Engine Parameters
BINGO! initiated re-training whenever one topic reached
Nmax=200 new documents and each topic contained at
least Nmin=10 documents, and we repeated ten such
re-training periods. During this process, which ran several hours,
approximately 16,000 Web pages from about 1,000 different hosts were
crawled.
The crawling depth for URL tunnelling (i.e., paths that
are pursued from documents that did not pass the classification test)
was restricted to 2. Feature selection always selected the 100 top
terms in the MI ranking. The parameters for link analysis and archetype
selection were set to Nhub=100, Nauth=50,
and Nconf=50, and the Eigenvector computation of the link
analysis always performed 30 iterations.
We compared five different techniques:
- "Crawler" as the vanilla version did not perform any
feature selection or dynamic training and merely used the
initial bookmarks for training and as the crawl's seed.

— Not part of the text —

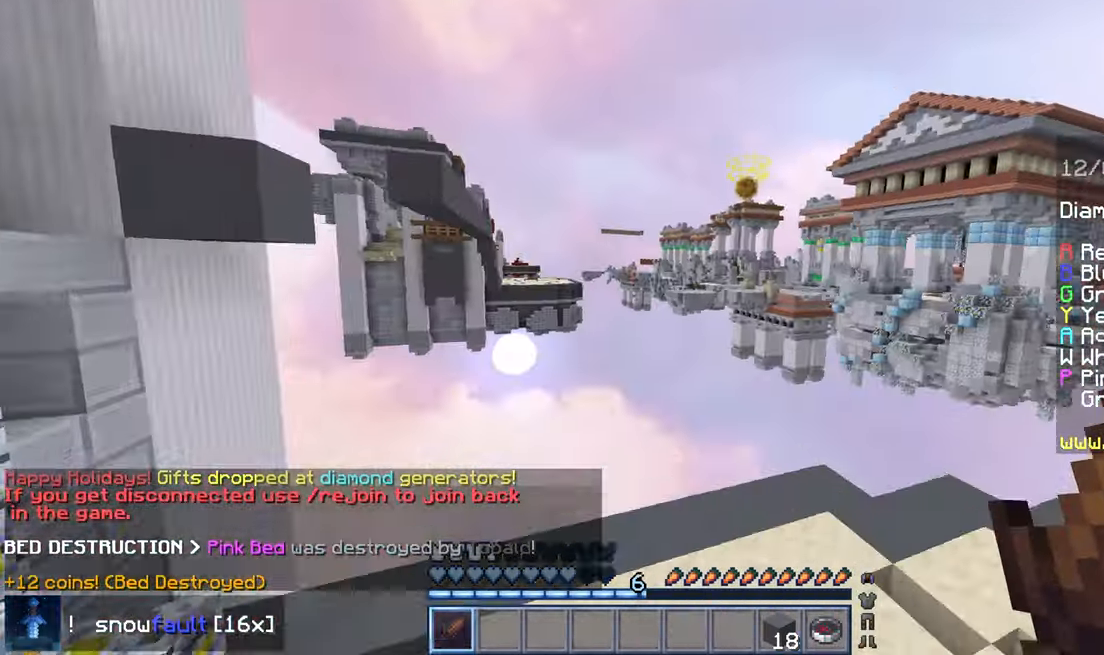
{"keys": ["left", "up"], "mouse": [], "events": [[80, "left", "up"], [120, "space", "up"], [400, "left", "down"]]}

- "Crawler+SVM" employed periodic re-training based on the
highest-confidence archetypes but did not exploit authorities
or hubs and did not use feature selection either.
- "Crawler+SVM+MI" additionally performed feature
selection.
- "Crawler+SVM+HITS" did not use feature selection
but exploited both high-confidence archetypes and authorities for
periodid re-training and also hubs for the crawl frontier.
- "Crawler+SVM+HITS+MI" finally was the full
variant that exploited all capabilities of the BINGO! system.
After each crawl-and-training period, we manually inspected the
population of selected topics and determined "true positives" versus
"false positives". This way we were able to calculate the classifiers' precision
(ratio of topic-relevant documents to all documents in a node of the
ontology tree) and also the overall crawler precision (ratio of
documents relevant for a topic to the total number of documents visited
during the entire crawl by following a path from one of the topic's
training data).
For lack of time, we did not (yet) compute any recall figures
because of the obviously much higher human overhead and inherent
problems of identifying "false negatives" (i.e., relevant but
misclassified or missed documents).